Adelia Prado's poems are sensual and alive. They are precise, they are windows and dirt warm with sunlight. You will want to sit in a kitchen with her, in the heat of candles, and hear her. You will not wish to speak, only to see her. When you leave her house, you will hear the birds better. The streets will be lit differently. A boy will run down an alley. You will greet him with a voice that is yours, but wasn’t before. It is the gift of poetry. It alters us. It makes us more humane, attentive, alive. In this way, poetry is always political, for it gives one strength and so, becomes a means of surviving.
"Serenade"
Some night under a pale moon and geraniums he would come with his incredible hands and mouth to play the flute in the garden. I am beginning to despair and can see only two choices: either go crazy or turn holy. I, who reject and reprove anything that's not natural as blood and veins, discover that I cry daily, my hair saddened, strand by strand, my skin attacked by indecision. When he comes, for it's clear that he's coming, how will I go out onto the balcony without my youth? He and the moon and the geraniums will be the same– only women of all things grow old. How will I open the window, unless I'm crazy? How will I close it, unless I'm holy?

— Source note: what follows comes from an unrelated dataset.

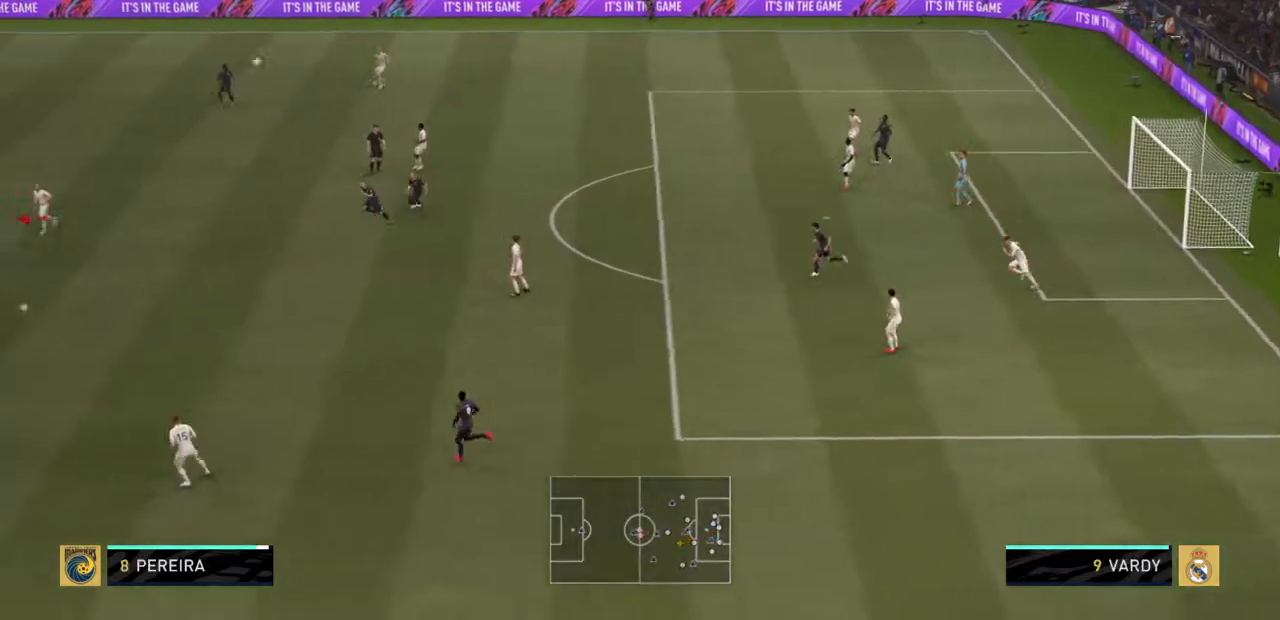
{"buttons": ["R2"], "left_stick": "down-left", "right_stick": "center", "events": []}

This collection, selecting from three of Brazilian poet Adelia Prado's collections from the 1970s and 80s and sensitively translated by Ellen Watson, is a revelation. By turns earthy and sensual, then spiritual and acutely conscious of the presence of God (although not without skepticism), then bitter, then joyous, Prado captures with distinctive brio and energy the travails and triumphs of a life lived fully and fearlessly.

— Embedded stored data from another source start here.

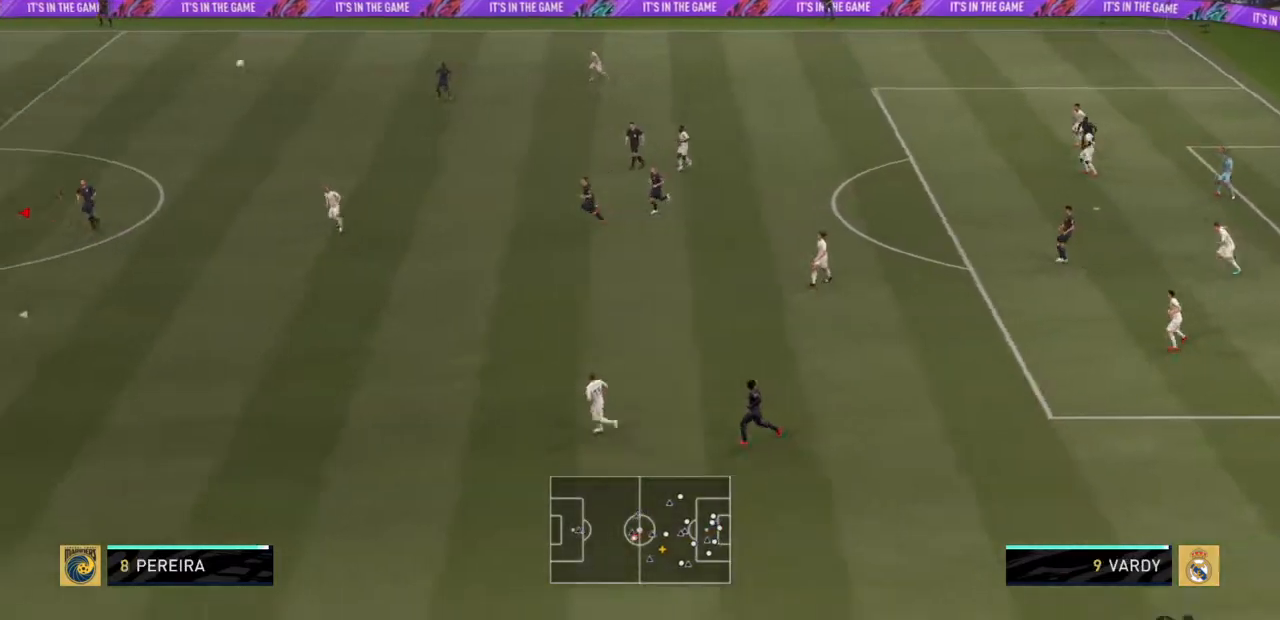
{"buttons": ["R2"], "left_stick": "down-left", "right_stick": "center", "events": []}
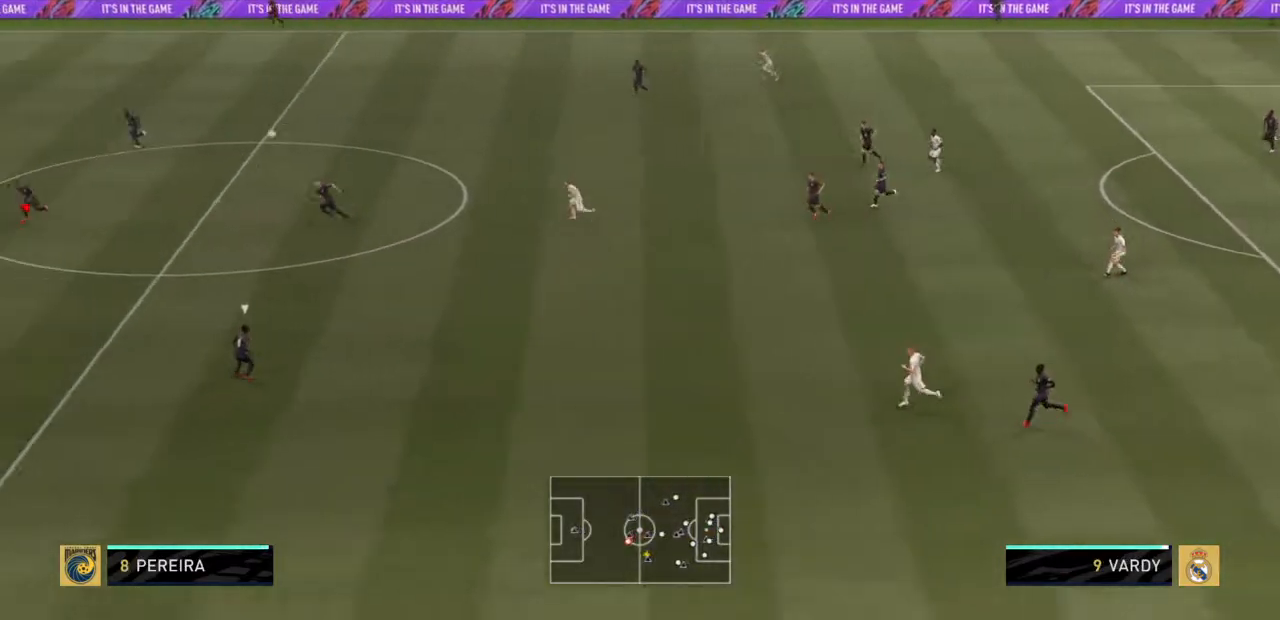
{"buttons": ["R2"], "left_stick": "down-left", "right_stick": "center", "events": []}
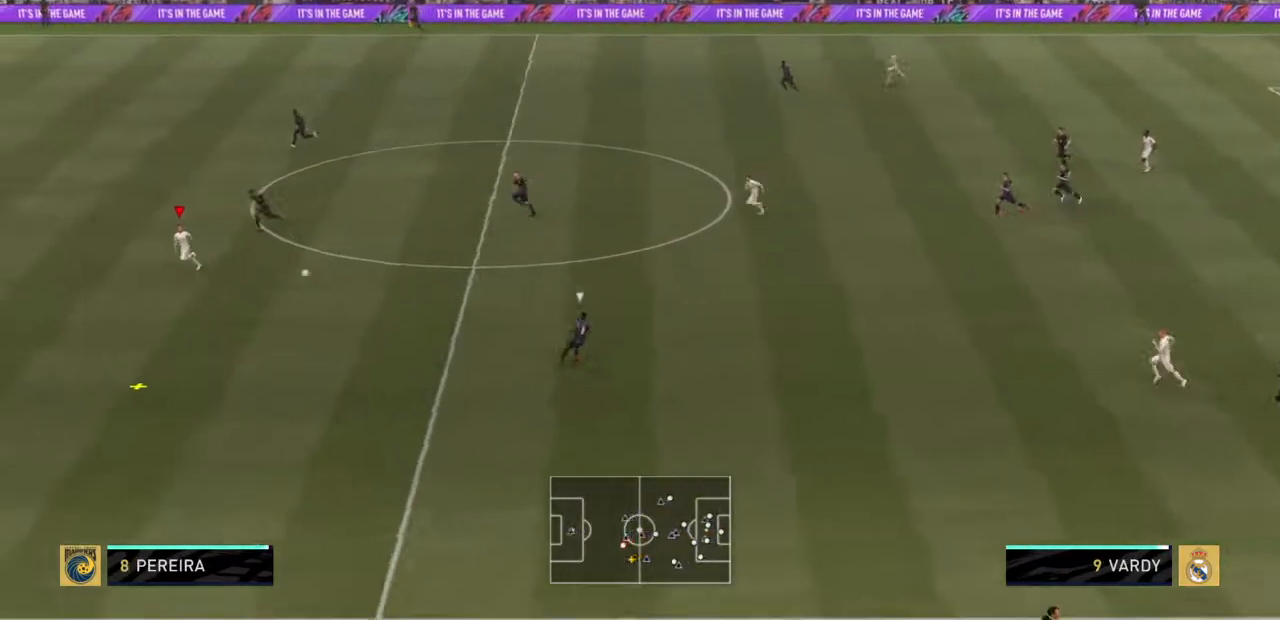
{"buttons": ["R2"], "left_stick": "down-left", "right_stick": "center", "events": []}
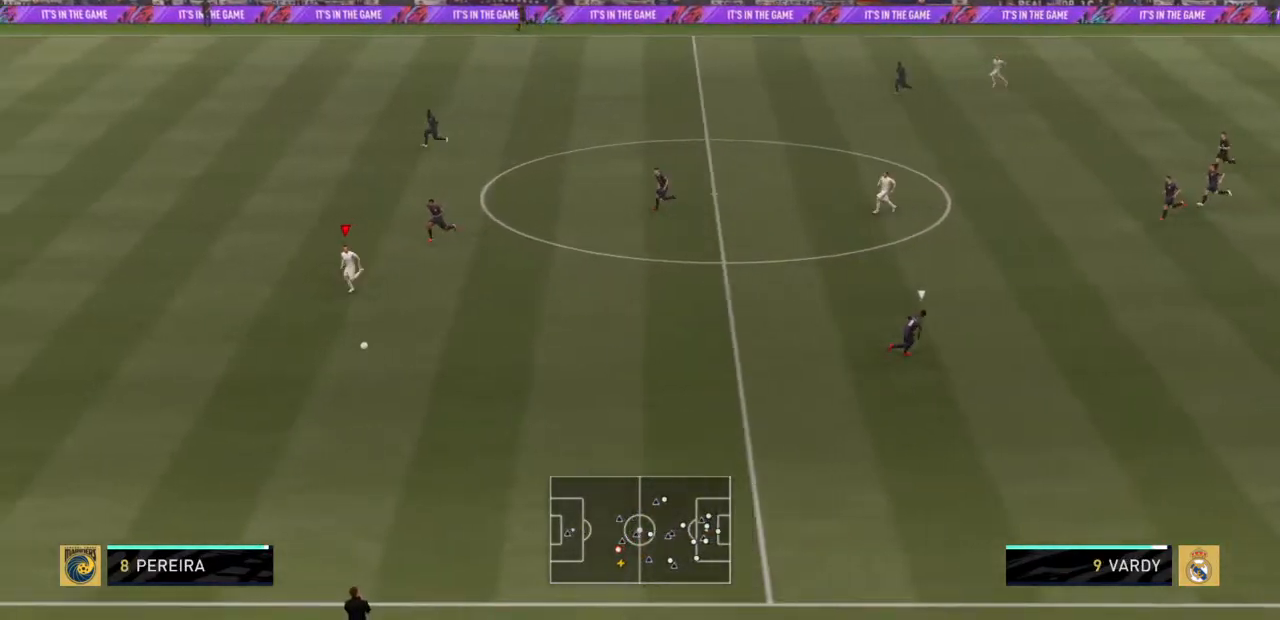
{"buttons": ["R2"], "left_stick": "left", "right_stick": "center", "events": [[467, "left_stick", "left"]]}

Prado’s poems seamlessly combine all the paradoxes of existence into each individual poem, earning their quiet power and deserving as many re-reads as humanly possible.
I only read this book because it was assigned in my Lit class, but these poems are so powerful that I now want to read more Adelia Prado. I haven't even read any poetry in years, and I'm not especially intelligent or educated but these poems would speak to anyone. far from mirrors, I feed dreams of fame and travel, extraordinary men offering me necklaces, words that can be eaten, they're so sweet so warm, so corporeal. The trellis sags with flowers. I sleep a drunken sleep, judging the beauty of the world negligible, craving something that neither dies nor withers, is neither tall nor distant, nor avoids meeting my hard, ravenous look. Unmoving beauty: the face of God, which will kill my hunger. (from the poem Mobiles)
"If I feel physically as if the top of my head were taken off, I know that is poetry. These are the only way I know it. Is there any other way?" - Emily Dickinson
"Poetry will save me. I won’t tell this to the four winds because I’m frightened of experts, excommunication, afraid of shocking the fainthearted. But not of God. What is poetry, if not His face touched by the brutality of things?"
- Adélia Prado, GUIDE.
So many mic drops in this book. So much top-of-the-head-taken-off.